TEXTE SOURCE:
▼▼▼
1978 - 1982 : Trouble in Mind
Dès la partie américaine de la tournée Street
Legal, Dylan a semé quelques indices qui trahissaient des bouleversements
dans sa vie spirituelle. Un soir, il a ramassé par réflexe une croix jetée sur
scène et l'a portée de manière bien visible les jours suivants. Rien
d'extraordinaire, sauf que selon le dogme juif s'afficher avec cet emblème est
un reniement.
Depuis longtemps ses chansons contenaient
des images bibliques ( Highway 61 Revisited,, The Ballad of
Frankie Lee and Judas Priest...), mais il était difficile de les
relier à son vécu. De même qu' Orson Welles conseillait aux scénaristes en
panne d'aller piocher des intrigues et des sujets chez Shakespeare, on a
l'impression que Dylan a longtemps utilisé la Bible pour y puiser des idées. Il
y trouvait des images de violence ou de mort, des archétypes qui donnaient à
ses textes plus de profondeur et de spiritualité. Mais cette fois, c'est
différent: à la fin de la tournée Street Legal, il surprend tout le
monde en chantant une nouvelle chanson, d'inspiration exclusivement religieuse,
intitulée Do Right to Me Baby (Do Unto Others).
Le texte reprend même des paroles du Christ citées dans l'Évangile selon saint
Matthieu.
Son divorce l'a beaucoup marqué. Il boit
énormément, prend de la cocaïne, multiplie les aventures et les liaisons
tumultueuses dont certaines avec ses choristes. Un soir, il demande même à
l'une d'entre elles de bien vouloir changer de place sur scène pour se glisser
entre ses collègues Helena Springs et Carolyn Dennis, jalouses l'une de l'autre
et prêtes à en découdre. C'est dans ce contexte lourd et trouble qu'un soir,
dans une chambre d'hôtel de Tucson en Arizona, il sent à ses côtés la présence
du Christ!
▲▲▲
CONSIGNE: Réécrivez le passage du texte sur Dylan allant de « Depuis longtemps ses » jusqu'à « (Do Unto Others). », en mettant « figures » à la place de « images ». Les lignes ne servent à rien ici.

DONNÉES FOURNIES:
▼▼▼
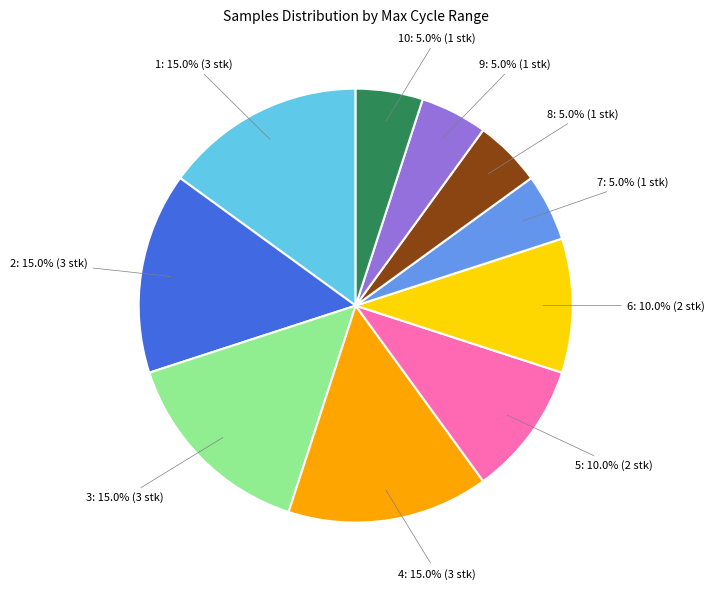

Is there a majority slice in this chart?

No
▲▲▲
▼▼▼
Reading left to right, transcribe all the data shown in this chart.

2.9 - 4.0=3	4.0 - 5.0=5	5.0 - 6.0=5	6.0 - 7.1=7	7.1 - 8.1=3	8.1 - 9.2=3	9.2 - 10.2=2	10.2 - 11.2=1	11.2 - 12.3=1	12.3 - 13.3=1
▲▲▲
RÉSULTAT:
Depuis longtemps ses chansons contenaient
des figures bibliques ( Highway 61 Revisited,, The Ballad of
Frankie Lee and Judas Priest...), mais il était difficile de les
relier à son vécu. De même qu' Orson Welles conseillait aux scénaristes en
panne d'aller piocher des intrigues et des sujets chez Shakespeare, on a
l'impression que Dylan a longtemps utilisé la Bible pour y puiser des idées. Il
y trouvait des figures de violence ou de mort, des archétypes qui donnaient à
ses textes plus de profondeur et de spiritualité. Mais cette fois, c'est
différent: à la fin de la tournée Street Legal, il surprend tout le
monde en chantant une nouvelle chanson, d'inspiration exclusivement religieuse,
intitulée Do Right to Me Baby (Do Unto Others).